Thanks for sharing. I'm really enjoying this project and can follow along mostly due to your clear presentation style. I would love to hear about you and how it is that you are so good at this :)
"... for the satisfaction of tearing the tractor feed off your printouts..." 🤣 But how do you fix the printout into the listing binder if the holes aren't there? This was me, 40 years ago! Love these videos. Thanks.
@Rumbledethumps Sure, that's an option. I was just thinking about the early 80s when we had binders for full-size 132 column paper which used the tractor holes to secure the paper.
Keeping the PIX signals the same as the 6502 signals makes it easy for everything to be merged into a single connector. Will be exciting to see what people make.
This reminds me of Japanese 8 bit machines, particularly the Fujitsu FM8. It had a second 6809 CPU for the video, with its own RAM and a bus connecting it to the main CPU. Bandwidth was limited. Similarly MSX had separate video RAM (usually 2x main RAM) with a slow bus connecting the CPU to it via the video chip. It's a shame no western micros adopted that set-up.
It's good to know there's still PIO space (and core/s) on a ScanVideo Pico (providing it's not driving the DVI layer too, I guess.) I could not figure that out from the code for myself.
What about the 6502's read modify write instructions like INC abs (ie $EE) it will read from the address at T state 4 but then in T state 5, on the following cycle, it will expect to read from the same address?

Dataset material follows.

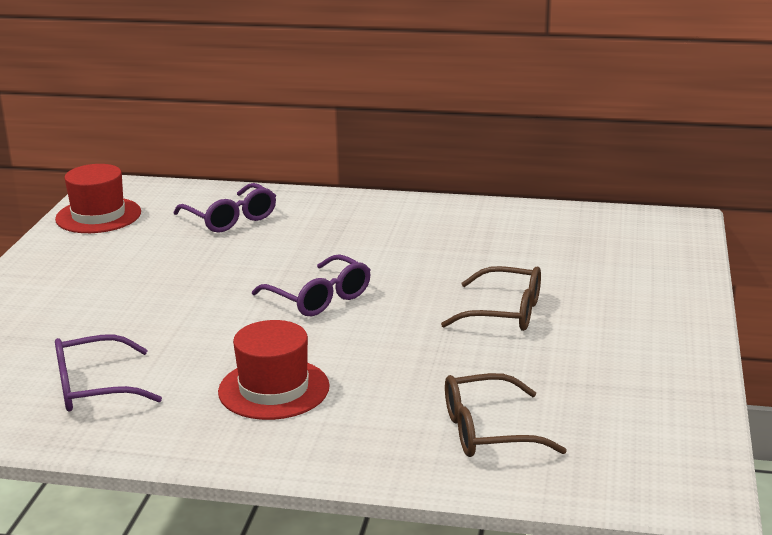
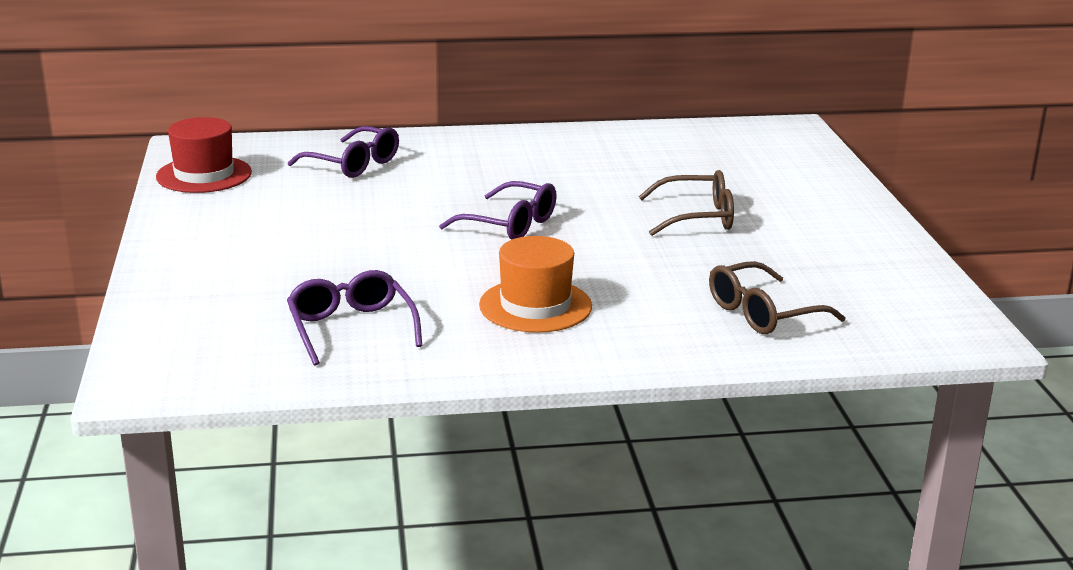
camera: 20 degrees left, 0 degrees up
(93, 388) = (351, 328): purple glasses -> purple glasses turned 105 degrees clockwise
(274, 389) = (535, 306): red hat -> orange hat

@@rumbledethumps Maybe I'm not understanding your set up. Keep in mind that a 6502 will perform a read or a write from/to the bus on every single cycle, no matter what instruction or address mode (even a reset). So for some instructions/address modes you could get a read from and then a write to your PIX bus within two clock cycles. If you happen to be executing code in that address space then you will get two reads within a single clock cycle from one another.
My second and third videos ru-vid.com/group/PLvCRDUYedILfHDoD57Yj8BAXNmNJLVM2r explain how the 6502 reads and writes the RIA registers. The INC instruction runs on that system, not the PIX bus.
If a propeller can do this: ru-vid.com/video/%D0%B2%D0%B8%D0%B4%D0%B5%D0%BE-tQQVVguMkSU.html and ru-vid.com/video/%D0%B2%D0%B8%D0%B4%D0%B5%D0%BE-yfkFCMLfBQo.html and even 1600x1200VGA, why would you use a pico?
Isn't it most likely cheaper (by cash, and by power budget too, possibly)? Plus, it will do peripheral things as well: this part-time 'memulator' also gets to run the filesystem kernel [ep. 6] to offload work from the (not unexpectedly weak) main executive processor.
@@duncanwalduck7715 The Propeller has 8 cores that run at 80MHz 1600x1200VGA takes 5 of those 8 cores and the others can be do FAT filesystem, microSD and other functions, and you would have more IO's left for that. A Propeller may be more expensive, but it is also more powerful unless you need larger memory or USB. As for power budget, that depends on frequency, which depends on your video requirements. You can run the Propeller at up to 100MHz, or as slow as you like, and when the cores are in wait, or not loaded, they don't use very much power at all. For USB would recommend a Parallax P2, which can do 1920x1200 VGA (maybe even 2 of them, depending on how memory is mapped), Ethernet, Serial, and dozens of other protocols on the 64 IO/s and 8x320MHz cycle accurate cores.